James Dimmock is a Professor of Health Psychology at James Cook University. He was part of an international team – led by The University of Western Australia’s Dr Timothy Budden – that questioned men involved in a weight loss support group on the role of humour in their progress.
“Humour appears to be an important aspect of health-promoting efforts for some men. A better understanding of the role humour plays in men’s health contexts may provide insight into the optimal design of health interventions for men,” said Professor Dimmock.
The scientists explored the role of ‘banter’ – humour that blurs the line between playfulness and aggression and that can feature teasing, ribbing and insults – in a men’s weight-loss program that leveraged competition to drive weight loss. The program, Man vs Fat soccer, was funded by the WA Health Promotion Foundation (Healthway).
“The aim was to use and encourage humour in a way that supports men’s ability to address sensitive topics such as weight gain,” said Professor Dimmock.
He said banter served several functions for men in the program studied, including allowing them to determine their social position, to feel good, develop camaraderie, experience respite, provide male inter-personal support in a counter-intuitive way, and ‘be themselves’.
“Men could use banter as a tool to develop resilience for themselves, but could also adapt their approach to use banter as a means of providing support for others,” said Professor Dimmock.
But he said banter could also cause trouble if not carefully managed.

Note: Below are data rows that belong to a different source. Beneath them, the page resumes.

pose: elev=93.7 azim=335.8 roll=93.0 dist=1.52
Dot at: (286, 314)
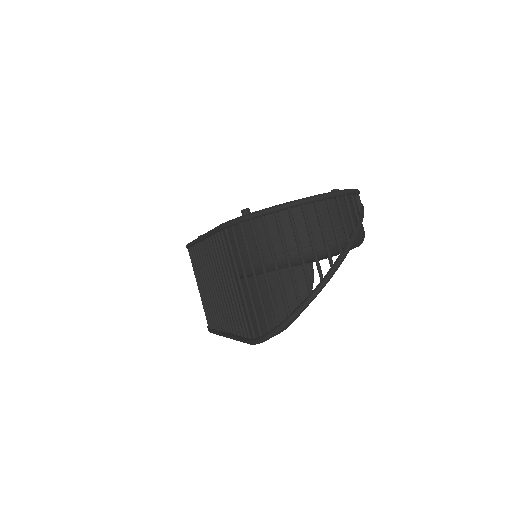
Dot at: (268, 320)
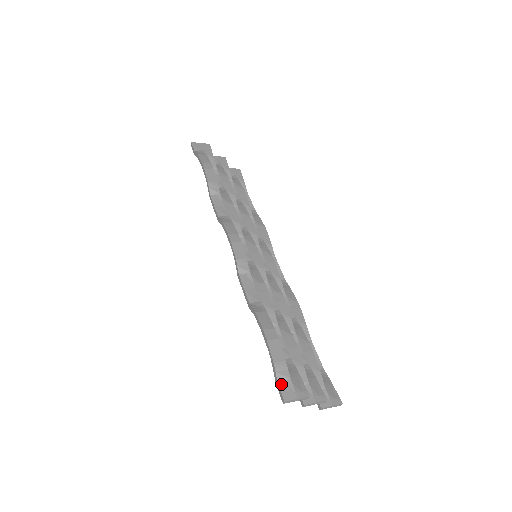
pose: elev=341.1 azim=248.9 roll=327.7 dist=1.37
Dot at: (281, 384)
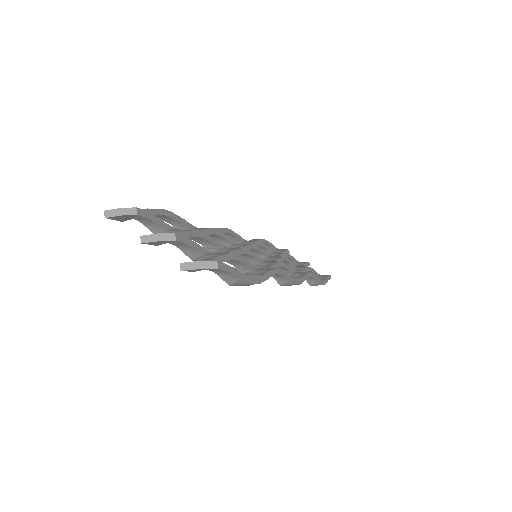
Dot at: occluded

“It sometimes runs up against the societal narratives of progressiveness and inclusiveness, and a ‘changing culture’. It can do harm if people position themselves as against certain characteristics, and used it simply as a tool to get under people’s skin,” said Professor Dimmock.
He said program designers should explicitly highlight the potential positive and negative effects of banter, and manage reactions to it by openly acknowledging that playful and well-meaning humour can at times look aggressive.
“An inclusive approach to men’s health intervention design should support rather than restrict the use of humour, but should also protect against misinterpretations, embarrassment, or withdrawal that may result from reactions to the more contentious uses of banter,” Professor Dimmock said.
He said positive forms of banter within these settings promotes adherence to the program by creating perceptions of social bonds, mutual support, and contributes to a ‘buzz’ or ‘excitement’ in the programme environment.